Veteran forged his own civil rights history by staying in Germany
January 15, 2007
HEIDELBERG, Germany — Some 50 years ago, Rudy Howze was drafted from Alabama into a race-segregated unit in Munich. He wasn’t a big fan of the Army; he served his two-year hitch and got out. But he loved Germany, for what it was and what it wasn’t, and he made it his home.
“It was clever of me to get away from Birmingham,” Howze said. “I absolutely despised the place.”
No Southern city was safe or pleasant for blacks back then. In 1963, Birmingham Police Chief Eugene “Bull” Connor unleashed police dogs on peaceful demonstrators, including children, and turned high-pressure fire hoses on them.
Those televised images shocked the conscience of much of the nation.
Howze, now 75, attended the University of Heidelberg and later made a career teaching there.
“The Germans, I found, despite their racial prejudices, it was easier to get into their circles, once they saw you were as bright as they were,” he said.

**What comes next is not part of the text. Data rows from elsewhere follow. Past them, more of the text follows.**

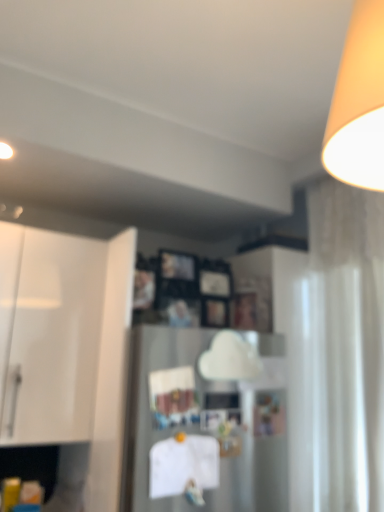
Question: From the image's perspective, is white sheer curtain at right on top of satin silver refrigerator at center?

Choices:
 (A) no
 (B) yes

Answer: (B)

Question: Is the depth of white sheer curtain at right less than that of satin silver refrigerator at center?

Choices:
 (A) no
 (B) yes

Answer: (A)

Question: Does white sheer curtain at right come behind satin silver refrigerator at center?

Choices:
 (A) yes
 (B) no

Answer: (A)

Question: From the image's perspective, is white sheer curtain at right beneath satin silver refrigerator at center?

Choices:
 (A) yes
 (B) no

Answer: (B)

Question: Is white sheer curtain at right looking in the opposite direction of satin silver refrigerator at center?

Choices:
 (A) no
 (B) yes

Answer: (A)

Question: Is white sheer curtain at right facing towards satin silver refrigerator at center?

Choices:
 (A) yes
 (B) no

Answer: (A)

Question: Can you confirm if white sheer curtain at right is wider than white glossy cabinet at left?

Choices:
 (A) no
 (B) yes

Answer: (A)

Question: Is white sheer curtain at right oriented away from white glossy cabinet at left?

Choices:
 (A) yes
 (B) no

Answer: (B)

Question: Is white sheer curtain at right at the left side of white glossy cabinet at left?

Choices:
 (A) no
 (B) yes

Answer: (A)

Question: Is white sheer curtain at right outside white glossy cabinet at left?

Choices:
 (A) yes
 (B) no

Answer: (A)

Question: Does white sheer curtain at right have a smaller size compared to white glossy cabinet at left?

Choices:
 (A) yes
 (B) no

Answer: (A)

Question: From the image's perspective, is white sheer curtain at right on white glossy cabinet at left?

Choices:
 (A) yes
 (B) no

Answer: (B)

Question: Is satin silver refrigerator at center further to the viewer compared to white glossy cabinet at left?

Choices:
 (A) yes
 (B) no

Answer: (B)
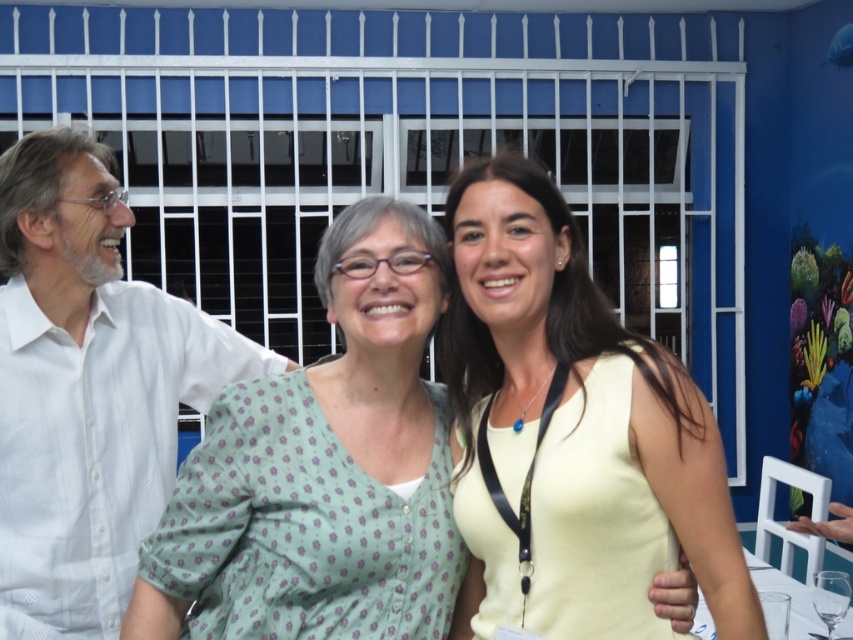
Question: Is yellow matte tank top at center further to camera compared to white textured shirt at left?

Choices:
 (A) yes
 (B) no

Answer: (B)

Question: Among these objects, which one is nearest to the camera?

Choices:
 (A) transparent glass at lower right
 (B) green floral blouse at center
 (C) white textured shirt at left

Answer: (B)

Question: Which object appears closest to the camera in this image?

Choices:
 (A) green floral blouse at center
 (B) white textured shirt at left
 (C) transparent glass at lower right
 (D) yellow matte tank top at center

Answer: (D)

Question: Is yellow matte tank top at center positioned in front of white textured shirt at left?

Choices:
 (A) yes
 (B) no

Answer: (A)

Question: Which object appears farthest from the camera in this image?

Choices:
 (A) green floral blouse at center
 (B) white textured shirt at left

Answer: (B)

Question: From the image, what is the correct spatial relationship of yellow matte tank top at center in relation to transparent glass at lower right?

Choices:
 (A) below
 (B) above

Answer: (B)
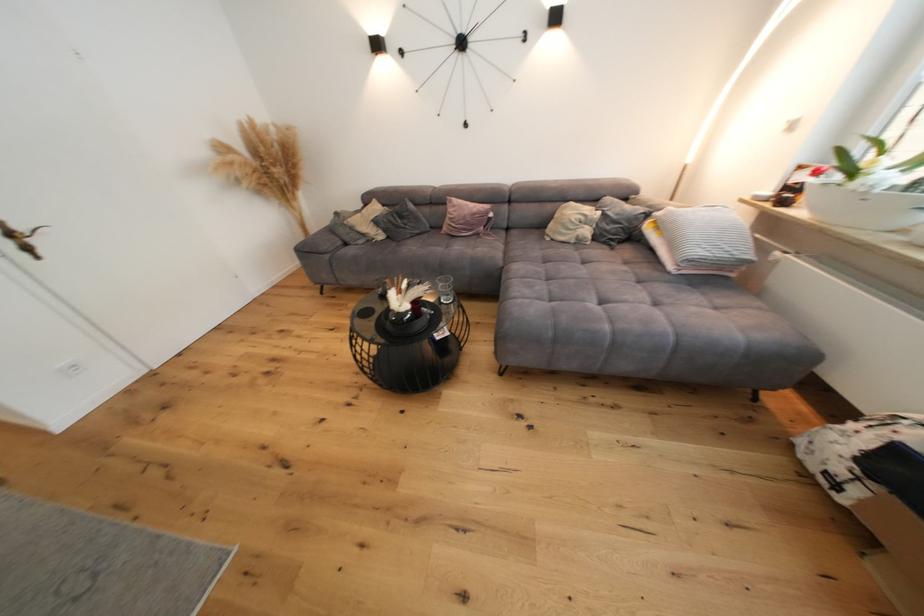
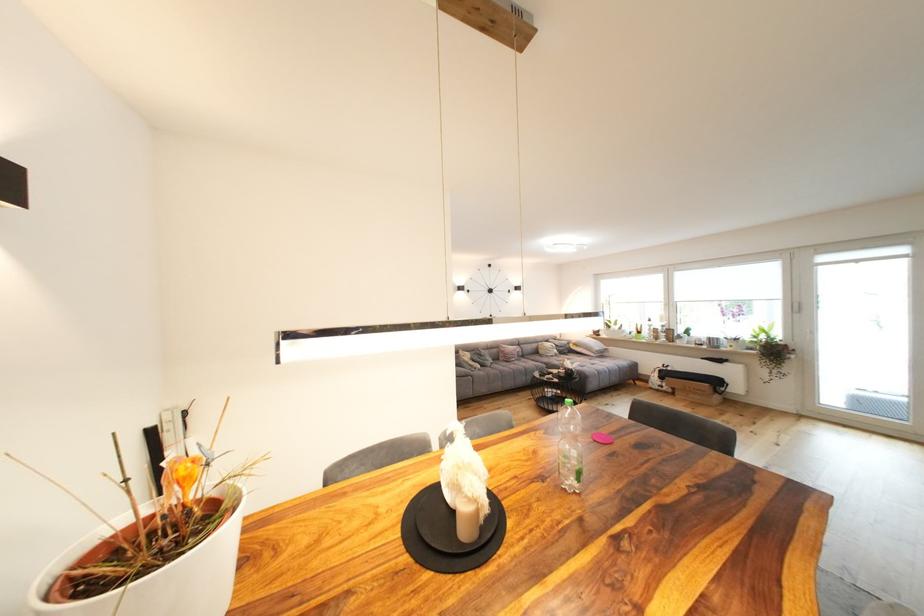
In the second image, find the point that corresponds to point (706, 254) in the first image.

(603, 350)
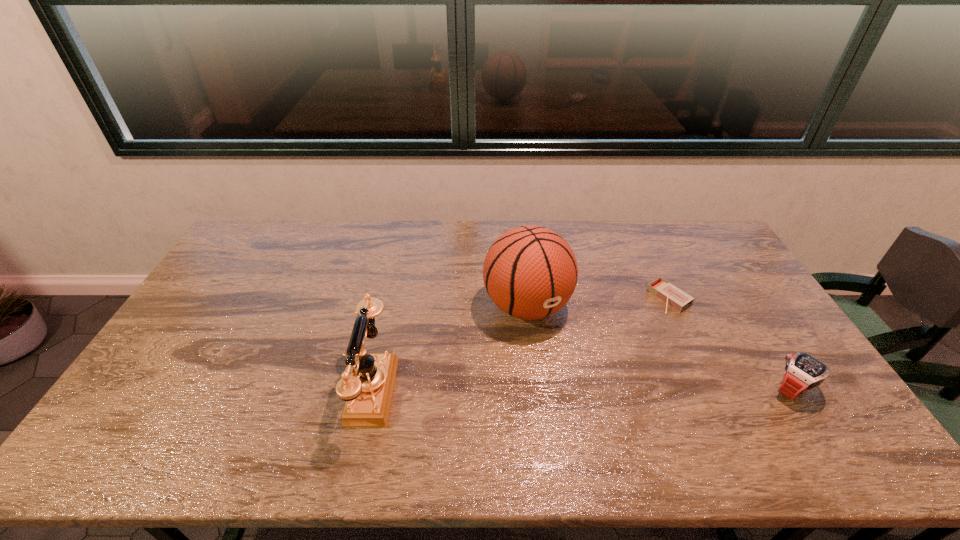
I want to click on vacant area that lies between the second object from right to left and the tallest object, so click(x=598, y=302).

Find the location of a particular element. The width and height of the screenshot is (960, 540). vacant point located between the rightmost object and the telephone is located at coordinates (580, 389).

This screenshot has height=540, width=960. Identify the location of vacant area that lies between the matchbox and the second tallest object. (518, 344).

The image size is (960, 540). I want to click on free spot between the basketball and the telephone, so click(447, 348).

At what (x,y) coordinates should I click in order to perform the action: click on vacant space in between the matchbox and the basketball. Please return your answer as a coordinate pair (x, y). The width and height of the screenshot is (960, 540). Looking at the image, I should click on (598, 302).

At what (x,y) coordinates should I click in order to perform the action: click on free space between the rightmost object and the telephone. Please return your answer as a coordinate pair (x, y). This screenshot has height=540, width=960. Looking at the image, I should click on (580, 389).

Find the location of `vacant region between the shortest object and the tallest object`. vacant region between the shortest object and the tallest object is located at coordinates (598, 302).

This screenshot has width=960, height=540. I want to click on free spot between the third object from left to right and the rightmost object, so click(731, 344).

Find the location of `object identified as the second closest to the leftmost object`. object identified as the second closest to the leftmost object is located at coordinates (662, 289).

Select which object appears as the second closest to the rightmost object. Please provide its 2D coordinates. Your answer should be formatted as a tuple, i.e. [(x, y)], where the tuple contains the x and y coordinates of a point satisfying the conditions above.

[(530, 272)]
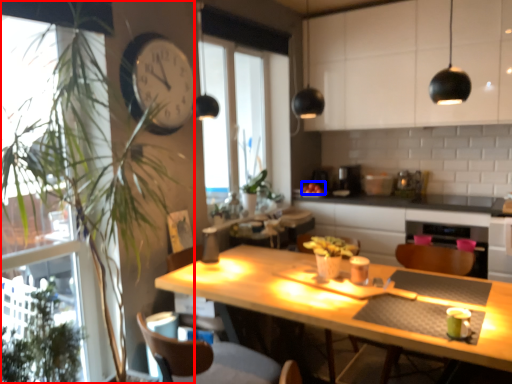
Question: Which point is further to the camera, houseplant (highlighted by a red box) or fruit (highlighted by a blue box)?

Choices:
 (A) houseplant
 (B) fruit

Answer: (B)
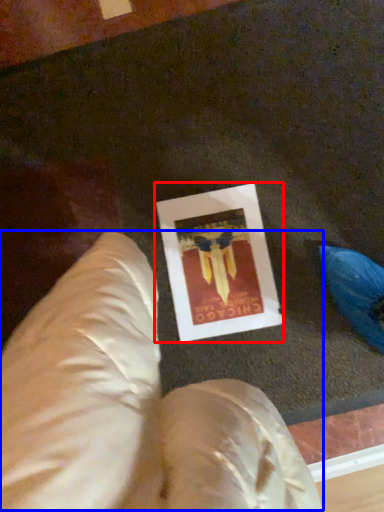
Question: Which of the following is the farthest to the observer, picture frame (highlighted by a red box) or bean bag chair (highlighted by a blue box)?

Choices:
 (A) picture frame
 (B) bean bag chair

Answer: (A)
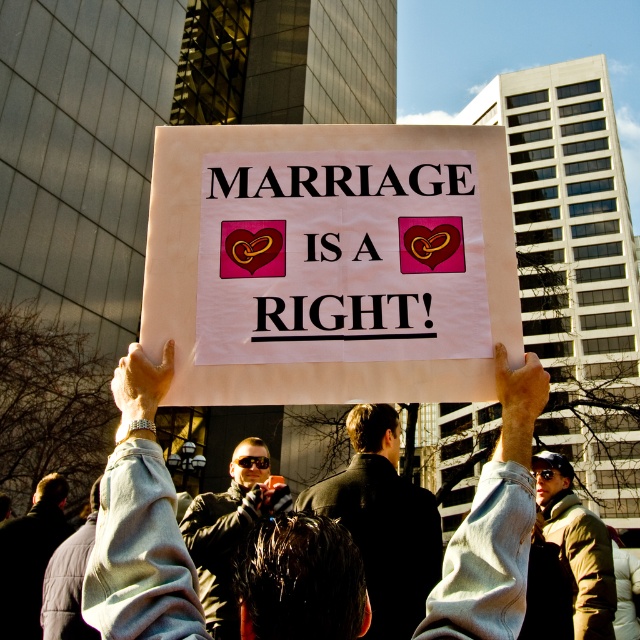
Can you confirm if white paper sign at center is positioned to the left of light gray sweatshirt at center?

In fact, white paper sign at center is to the right of light gray sweatshirt at center.

Describe the element at coordinates (328, 262) in the screenshot. I see `white paper sign at center` at that location.

Between point (260, 145) and point (506, 513), which one is positioned behind?

Point (260, 145)

Where is `white paper sign at center`? The width and height of the screenshot is (640, 640). white paper sign at center is located at coordinates (328, 262).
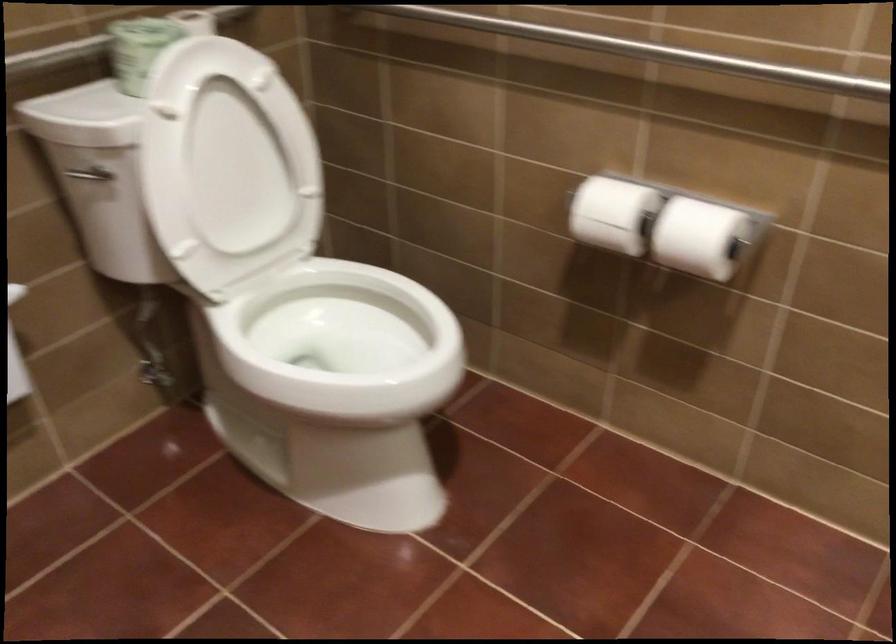
The images are taken continuously from a first-person perspective. In which direction is your viewpoint rotating?

The camera's rotation is toward right-down.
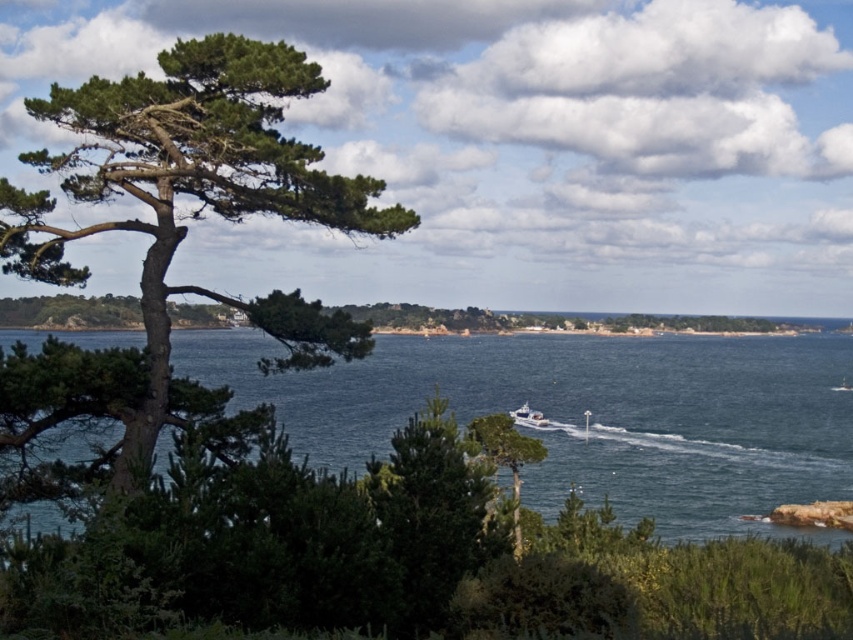
Question: Can you confirm if blue water at center is positioned to the left of green matte tree at center?

Choices:
 (A) yes
 (B) no

Answer: (A)

Question: Where is green rough bark tree at left located in relation to white glossy boat at center in the image?

Choices:
 (A) below
 (B) above

Answer: (B)

Question: Which point is closer to the camera taking this photo?

Choices:
 (A) (483, 424)
 (B) (718, 476)

Answer: (A)

Question: Which is nearer to the blue water at center?

Choices:
 (A) green rough bark tree at left
 (B) white glossy boat at center
 (C) green matte tree at center

Answer: (B)

Question: Which object is the closest to the green rough bark tree at left?

Choices:
 (A) white glossy boat at center
 (B) green matte tree at center
 (C) blue water at center

Answer: (B)

Question: Can you confirm if blue water at center is positioned above green matte tree at center?

Choices:
 (A) yes
 (B) no

Answer: (A)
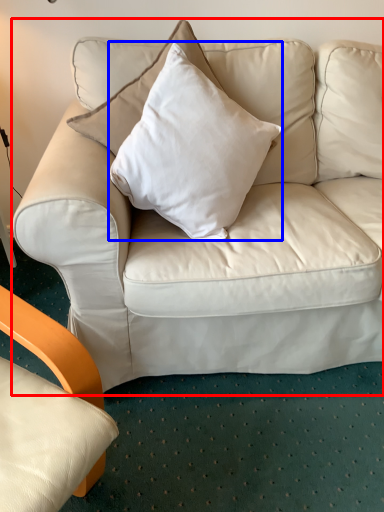
Question: Which object is closer to the camera taking this photo, studio couch (highlighted by a red box) or pillow (highlighted by a blue box)?

Choices:
 (A) studio couch
 (B) pillow

Answer: (B)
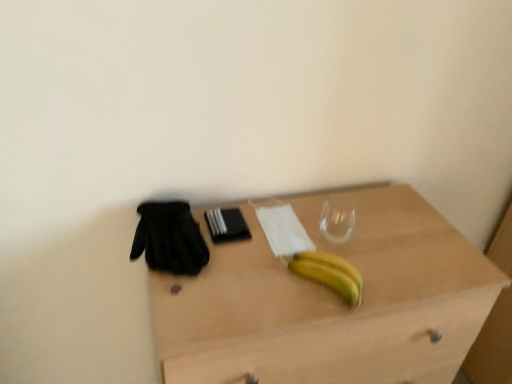
Locate an element on the screen. vacant space to the right of yellow matte banana at center is located at coordinates (395, 264).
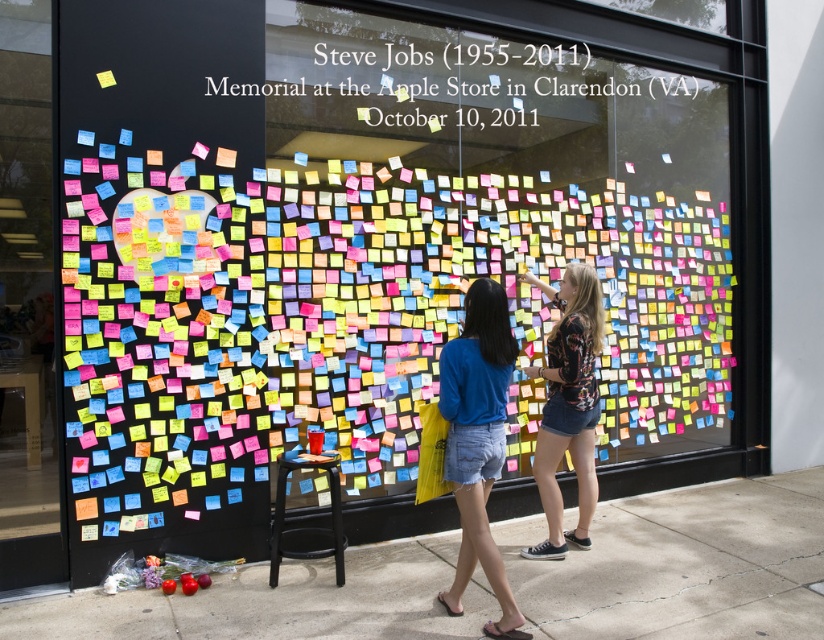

Like other black expatriates in Heidelberg, including some from Africa, Howze in the ’50s and ’60s was sometimes stopped on the streets by U.S. military police, he said. “It was ‘What are you doing here?’ You had to show your identification. It was galling,” he said. “We found out later that that was a policy. If they thought you were an American soldier, keep them out of Heidelberg."
Howze didn’t go home even for a visit for 20 years. So he missed experiencing most of the violence and turmoil during the American civil rights movement. And because he escaped, he feels a little bit guilty.
“Maybe it’s my bad conscience that got me involved in the NAACP,” said Howze, who is president of the Rhein-Neckar branch of the organization.
The group formed in 1986. “These ladies and gentlemen were dissatisfied with the state of race relations at home and abroad and their own inactivity,” according to a Rhein-Neckar branch pamphlet.
With 80 to 100 current members, including Germans and Africans, the group is far more international than those in the U.S., and has remained the most vibrant military branch — with more than half its membership being in the military —- as the U.S. Army has continued to draw down in Europe.
The group works with the organization in the U.S. on such things as “congressional report cards” on candidates’ voting records, economic development and “diversity monitoring” — how people are treated at hotels and restaurants.
It also conducts voter registration drives and partners with the German-American Institute in Heidelberg to bring Germans and Americans together socially.
“We’ve made a point of doing that,” Howze said. “The idea is to help people broaden their horizons. And the Germans get to know a different black person, not purely on the cultural, almost exclusively music, side.”